UVM Theses and Dissertations
Format:
Print
Author:
Collins, Alexandra Robin
Title:
Dept./Program:
Plant Biology
Year:
2009
Degree:
PhD
Abstract:
Genotyic diversity within a species can have extended consequences for community structure but our understanding of the ecological and evolutionary implications of withinspecies genotype interactions is limited. Thus, in this body of research I aim to determine the nature of genotypic interactions within species and the implications for plant performance. I use a model invasive species, Phalaris arundinacea, which is currently invading large wetland areas of the North Eastern United States. Genotypes of P. arundinacea are useful for intraspecific studies as genotypes can be easily be cloned through repeated vegetative tillering. Here, I present five different experiments that examine the extent to which intraspecific feedbacks andlor neutral processes maintain genotypic diversity and the implications for establishment and plant performance.
First, I examined intraspecific frequency dependent feedbacks by constructing simple hexagonal arrays with target genotypes surrounded by either same, different or no genotype neighbors. I demonstrated that genotypes responded differently to changing frequency neighborhoods and fitness proxies differed in response. Second, I determined how small scale genotypic diversity neighborhood influenced invader performance and evolutionary potential under different environmental contexts. I showed that genotypic diversity did not lead to increased productivity; however, it did generate greater evolutionary potential for all fitness proxies measured under disturbed conditions. Furthermore, genotype identity was an important determinant governing intraspecific genotype interactions and different genotypes showed a range of positive and negative responses to increasing genotypic diversity.
A range of responses to different genotype neighborhoods may facilitate invasion and increase the ability of populations to respond to novel selection pressures. Third, given that individual genotype responses to different genotype neighborhoods were weak, I also determined the extent to which stochastic processes may function to structure genotypic diversity. When grown alone, genotypes were functionally equivalent and when grown in mixture the most abundant genotype was determined at random. Therefore, ecological drift occurred at the genotype level and if sufficient propagule pressure existed, diversity could be maintained at small spatial scales. Fourth, I examined P. arundinacea seed germination success under different levels of propagule pressure and disturbance regimes. Germination success was greatest under the most heavily disturbed conditions.

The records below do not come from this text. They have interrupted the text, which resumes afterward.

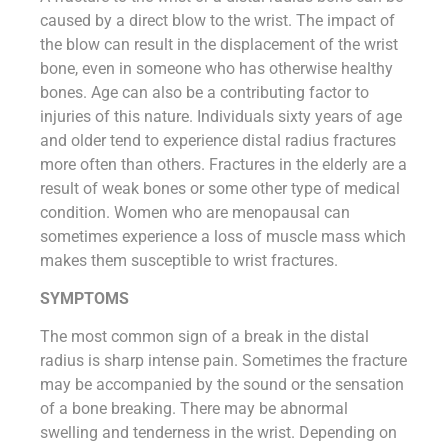
caused by a direct blow to the wrist. The impact of
the blow can result in the displacement of the wrist
bone, even in someone who has otherwise healthy
bones. Age can also be a contributing factor to
injuries of this nature. Individuals sixty years of age
and older tend to experience distal radius fractures
more often than others. Fractures in the elderly are a
result of weak bones or some other type of medical
condition. Women who are menopausal can
sometimes experience a loss of muscle mass which
makes them susceptible to wrist fractures.
SYMPTOMS
The most common sign of a break in the distal
radius is sharp intense pain. Sometimes the fracture
may be accompanied by the sound or the sensation
of a bone breaking. There may be abnormal
swelling and tenderness in the wrist. Depending on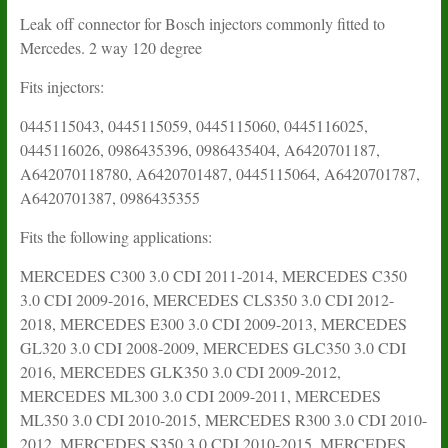
Mercedes
3.0
Leak off connector for Bosch injectors commonly fitted to
CDI
Mercedes. 2 way 120 degree
quantity
Fits injectors:
0445115043, 0445115059, 0445115060, 0445116025,
0445116026, 0986435396, 0986435404, A6420701187,
A642070118780, A6420701487, 0445115064, A6420701787,
A6420701387, 0986435355
Fits the following applications:
MERCEDES C300 3.0 CDI 2011-2014, MERCEDES C350
3.0 CDI 2009-2016, MERCEDES CLS350 3.0 CDI 2012-
2018, MERCEDES E300 3.0 CDI 2009-2013, MERCEDES
GL320 3.0 CDI 2008-2009, MERCEDES GLC350 3.0 CDI
2016, MERCEDES GLK350 3.0 CDI 2009-2012,
MERCEDES ML300 3.0 CDI 2009-2011, MERCEDES
ML350 3.0 CDI 2010-2015, MERCEDES R300 3.0 CDI 2010-
2012, MERCEDES S350 3.0 CDI 2010-2015, MERCEDES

Additionally, I presented dose-response curves as a potential management tool. Finally, I provided a critical link with my manipulative experiments and examined the small scale genotypic diversity for three established populations. Genetic variation was greatest within rather than between populations and all three populations examined differed considerably in the small scale spatial structure of genotypes. The smallest population exhibited greater evidence for clonal growth while the older populations exhibited evidence for greater reliance on seed recruitment. My work provides a novel contribution towards understanding determinants of invasibility and the nature of intraspecific interactions. Specifically, feedbacks and stochastic processes may interplay at small spatial scales to maintain diversity at the genotype level.

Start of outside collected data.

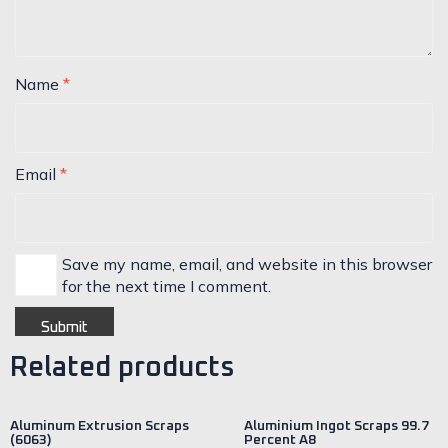
Name
*
Email
*
Save my name, email, and website in this browser
for the next time I comment.
Related products
Aluminum Extrusion Scraps
Aluminium Ingot Scraps 99.7
(6063)
Percent A8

First, I examined intraspecific frequency dependent feedbacks by constructing simple hexagonal arrays with target genotypes surrounded by either same, different or no genotype neighbors. I demonstrated that genotypes responded differently to changing frequency neighborhoods and fitness proxies differed in response. Second, I determined how small scale genotypic diversity neighborhood influenced invader performance and evolutionary potential under different environmental contexts. I showed that genotypic diversity did not lead to increased productivity; however, it did generate greater evolutionary potential for all fitness proxies measured under disturbed conditions. Furthermore, genotype identity was an important determinant governing intraspecific genotype interactions and different genotypes showed a range of positive and negative responses to increasing genotypic diversity.

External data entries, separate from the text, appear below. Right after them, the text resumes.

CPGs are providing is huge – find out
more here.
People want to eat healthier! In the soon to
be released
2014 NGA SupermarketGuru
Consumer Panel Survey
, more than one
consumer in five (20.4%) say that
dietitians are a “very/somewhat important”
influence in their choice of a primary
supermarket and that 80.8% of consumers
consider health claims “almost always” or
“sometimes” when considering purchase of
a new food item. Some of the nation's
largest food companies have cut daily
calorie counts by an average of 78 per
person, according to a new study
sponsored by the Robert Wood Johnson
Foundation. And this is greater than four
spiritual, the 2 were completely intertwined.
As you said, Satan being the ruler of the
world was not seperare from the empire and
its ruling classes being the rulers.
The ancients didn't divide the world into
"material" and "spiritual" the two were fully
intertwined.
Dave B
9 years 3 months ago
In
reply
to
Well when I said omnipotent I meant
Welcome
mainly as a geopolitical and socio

A range of responses to different genotype neighborhoods may facilitate invasion and increase the ability of populations to respond to novel selection pressures. Third, given that individual genotype responses to different genotype neighborhoods were weak, I also determined the extent to which stochastic processes may function to structure genotypic diversity. When grown alone, genotypes were functionally equivalent and when grown in mixture the most abundant genotype was determined at random. Therefore, ecological drift occurred at the genotype level and if sufficient propagule pressure existed, diversity could be maintained at small spatial scales. Fourth, I examined P. arundinacea seed germination success under different levels of propagule pressure and disturbance regimes. Germination success was greatest under the most heavily disturbed conditions.
Additionally, I presented dose-response curves as a potential management tool. Finally, I provided a critical link with my manipulative experiments and examined the small scale genotypic diversity for three established populations. Genetic variation was greatest within rather than between populations and all three populations examined differed considerably in the small scale spatial structure of genotypes. The smallest population exhibited greater evidence for clonal growth while the older populations exhibited evidence for greater reliance on seed recruitment. My work provides a novel contribution towards understanding determinants of invasibility and the nature of intraspecific interactions. Specifically, feedbacks and stochastic processes may interplay at small spatial scales to maintain diversity at the genotype level.